On the final day of our journey, we visited Professor Sheleen Jones at Xavier University in New Orleans, the only Catholic HBCU in the country. She is a sculptor and invited us into her classroom/studio, where she shared a replica of her beautiful Sister Thea Bowman relief, which she defined as “a sculpture married to a wall.” She invited us into her process by having some of the pilgrims help her peel off the soft silicone mold to reveal the cast metal underneath.

FutureChurch group poses with Sheleen Jones (standing behind the bronze relief) at her studio at Xavier University of Louisiana in New Orleans

There in the studio Dr. Harris led us in song with “Wade in the water” and I felt the energy shift as it did every time we sang. How can I explain with words the way singing freedom songs in unison brought us together on this pilgrimage, and helped soften the sting from visiting civil rights museums and learning about lynchings, mass incarceration, family separations during slavery and today through systemic racism and white supremacy in our country. The singing was a true grace, and I thank Dr. Harris for her patience with us as we learned to listen, to become pliable but powerful like the silicone mold, and follow her lead in song.

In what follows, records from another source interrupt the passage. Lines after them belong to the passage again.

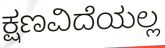
ಕ್ಷಣವಿದೆಯಲ್ಲ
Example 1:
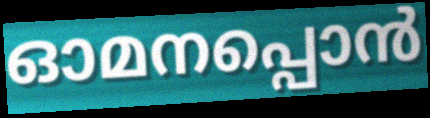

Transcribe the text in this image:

ഓമനപ്പൊൻ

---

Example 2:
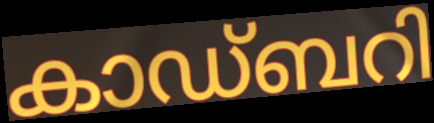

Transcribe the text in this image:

കാഡ്ബറി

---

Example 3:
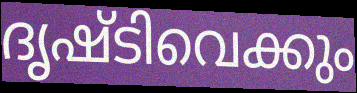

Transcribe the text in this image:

ദൃഷ്ടിവെക്കും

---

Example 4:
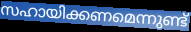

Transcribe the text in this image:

സഹായിക്കണമെന്നുണ്ട്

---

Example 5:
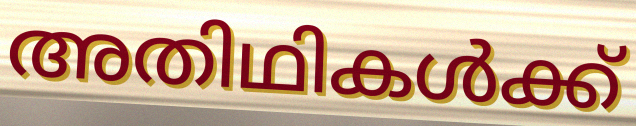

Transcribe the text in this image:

അതിഥികൾക്ക്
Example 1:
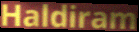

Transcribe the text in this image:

Haldiram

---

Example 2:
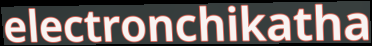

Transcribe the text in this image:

electronchikatha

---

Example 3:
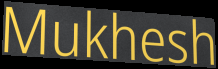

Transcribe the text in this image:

Mukhesh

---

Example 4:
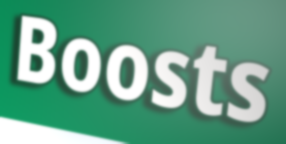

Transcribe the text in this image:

Boosts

This reflection is a bit all over the place, which is how I’ve felt since returning home. So far, the memories that keep resurfacing are the sacred stories–those in the museums, the ones we read ahead of time from M. Shawn Copeland and Bryan Massingale and others, and the ones from fellow pilgrims about their lived experiences of racism in their youth to today. One of my favorite museum stories was in Montgomery, AL, at the Rosa Parks Museum. There we learned about Jo Ann Robinson, an English professor at Alabama State College. The night after Rosa Parks’ arrest, she and another professor and two students made 35,000 mimeographed flyers to launch what was to be a one-day Montgomery bus boycott. Seeing the mimeograph machine in the museum took me back to Catholic grade school in Indiana and the intoxicating smell of the fresh ink before a quiz–how did this humble piece of equipment help dismantle a system of supremacy?! Awe-inspiring. Jo Ann kept a low public profile during the boycott so as to keep her university job, but she and so many others did a lot of work behind the scenes to support the massive movement that would last 13 months and at last bring about integrated seating for the city’s notorious bus system.

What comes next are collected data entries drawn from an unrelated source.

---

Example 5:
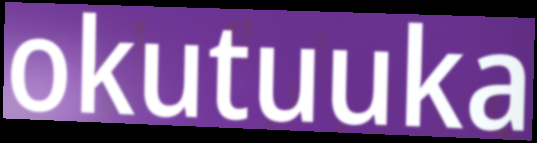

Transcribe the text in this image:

okutuuka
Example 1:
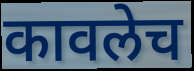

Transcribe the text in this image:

कावलेच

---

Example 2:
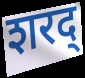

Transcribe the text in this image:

शरद्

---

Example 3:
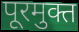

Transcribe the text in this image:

Another powerful experience that stays with me was the National Memorial to Peace and Justice in Montgomery. From their website, “The National Memorial is a sacred space for truth telling and reflection about racial terrorism and its legacy.” The unspeakable horrors of lynching are spoken so that we don’t wish them away but allow instead the deep discomfort of confronting, knowing, aching, lamenting, and opening to the divine consolation that can come from that experience.

There’s much more to share about this powerful, humbling, transformative journey and I’m deeply grateful to our leaders Myra (our tour guide), LaVaughn (our intrepid bus driver), Kim, Kayla, Russ, Deb, and others who taught us along the way–especially my fellow pilgrims who shared the experience with me. This included tears, confusion, hope and laughter, shame, inspiration, and thank God, a lot of spirit-filled singing!


Jane Varner Malhotra is a writer, artist, and community organizer. She is co-founder of Washington Home Inclusive Monthly Mass, whose mission is to make visible and known women’s call to Catholic priesthood.